Vice President Stipe Mesic said at a news conference Thursday serious differences over economic policy would pit the four republics with nationalist governments against Communist-ruled Serbia, Montenegro and the province of Vojvodina, and the Marxist-led military.
'I expect no results from this meeting,' said Mesic, Croatia's representative on the collective head of state. He is due to assume the nation's annual rotating presidentship in May.
He specifically targeted recommendations by experts commissioned by the current president, Borisav Jovic of Serbia's Communist Party, calling for keeping Yugoslavia's unique Marxist-variant economic system of social ownership, under which enterprises and property are managed by users and workers, but have no clear owners.
The meeting was called by the eight-man collective head of state to review federal economic plans for 1991 and the severe problems created for the national budget by the withholding of $1 billion in contributions by the governments of the republics because of their own precarious finances.
The session included the eight members of the state presidency, the presidents of five of the six republics, federal Prime Minister Ante Markovic and members of his Cabinet, an official statement said. It convened in the early afternoon, and there was no word on when it would conclude.
The meeting was also expected to discuss the festering dispute over the future political framework of Yugoslavia, which Croatia and Slovenia are demanding be converted from a federation into a confederation of independent states because of fears of economic and political domination by Serbia, the largest republic. Slovenia on Sunday approved a plebliscite on secession and said it will declare independence in six months if confederation is not approved.
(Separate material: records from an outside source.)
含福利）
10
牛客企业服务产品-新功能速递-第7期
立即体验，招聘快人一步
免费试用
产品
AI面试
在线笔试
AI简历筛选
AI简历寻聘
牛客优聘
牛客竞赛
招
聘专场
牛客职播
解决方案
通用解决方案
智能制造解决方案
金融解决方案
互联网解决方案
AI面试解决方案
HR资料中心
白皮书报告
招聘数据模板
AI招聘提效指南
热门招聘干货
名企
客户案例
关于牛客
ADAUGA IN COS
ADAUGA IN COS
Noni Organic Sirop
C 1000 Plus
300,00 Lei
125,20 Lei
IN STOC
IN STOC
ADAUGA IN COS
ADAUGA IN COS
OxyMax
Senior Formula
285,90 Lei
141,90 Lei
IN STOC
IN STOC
Serbia's ruling Communists oppose confederation unless its borders are expanded to include Serbian enclaves in other republics.
Markovic was scheduled to present the results of the conference to a joint session of the federal Parliament on Friday afternoon.
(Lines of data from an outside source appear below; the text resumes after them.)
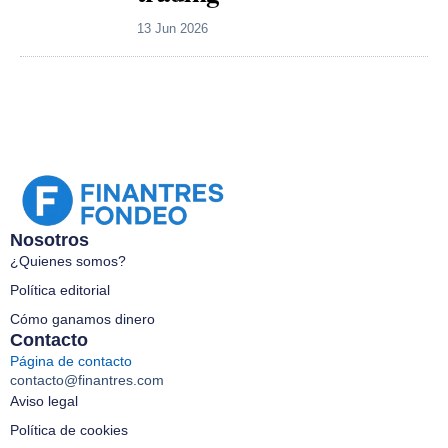
13 Jun 2026
Nosotros
¿Quienes somos?
Política editorial
Cómo ganamos dinero
Contacto
Página de contacto
contacto@finantres.com
Aviso legal
Política de cookies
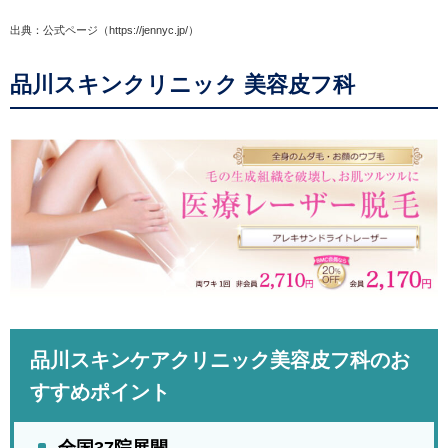
出典：公式ページ（https://jennyc.jp/）
品川スキンクリニック 美容皮フ科
品川スキンケアクリニック美容皮フ科のお
すすめポイント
Until the federation-confederation dispute is resolved, he wants the republics to end their violations of federal fiscal directives and other actions that have undermined his year-old program of reforms aimed at turning Yugoslavia into a Western-style democracy after 45 years of communist rule.
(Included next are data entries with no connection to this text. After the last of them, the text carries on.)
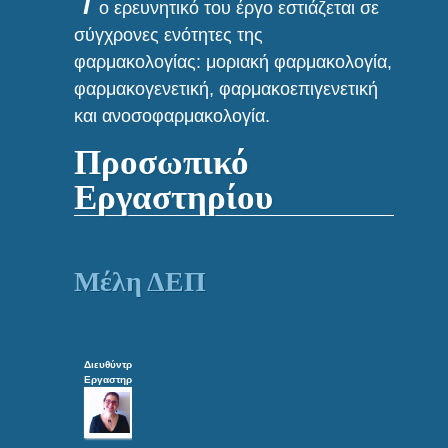
Τ
ο ερευνητικό του έργο εστιάζεται σε
σύγχρονες ενότητες της
φαρμακολογίας: μοριακή φαρμακολογία,
φαρμακογενετική, φαρμακοεπιγενετική
και ανοσοφαρμακολογία.
Προσωπικό
Εργαστηρίου
Μέλη ΔΕΠ
Διευθύντρια
Εργαστηρίου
Among other acts, the six republics spent $16 billion more than the amount set in Markovic's anti-inflation policy, a key to his reform program.
Nationalists who ousted communists in Croatia, Slovenia, Macedonia and Bosnia-Hercegovina earlier in the year support Markovic's moves to privatize large portions of socially owned properties, although they object to other parts of his program, particularly plans to boost the central government's monetary and taxation powers.
'The general disagreement is over the parts about social ownership and reprivatization. That is the part of greatest discord,' contended Mesic, who said that Yugoslavia would be excluded from the economic fruits of European integration if it maintained the social ownership system.
Social ownership is regarded by Western experts as a major cause of the republics' fiscal woes because it was used by their leaderships to maintain their power bases, with politically controlled banks for years financing inefficient and unprofitable enterprises through the unrestricted printing of money, which resulted in 1989 in hyperinflation.
Markovic has sought to uproot the system by restricting the money supply and other measures, forcing theclosure of hundreds of failing firms and banks and depriving the republics of revenues.
In an illustration of the tangle, Serbia's Communist regime Thursday asked the republic's single-party assembly to adopt a sweeping package of new taxes and tax increases totalling about $1.9 billion needed immediately to pay salaries, pensions and other social benefits and to bridge a deficit.
The regime, which is believed to be close to bankruptcy, also proposed a unilateral 25 percent cut in its tax contributions to the federal government.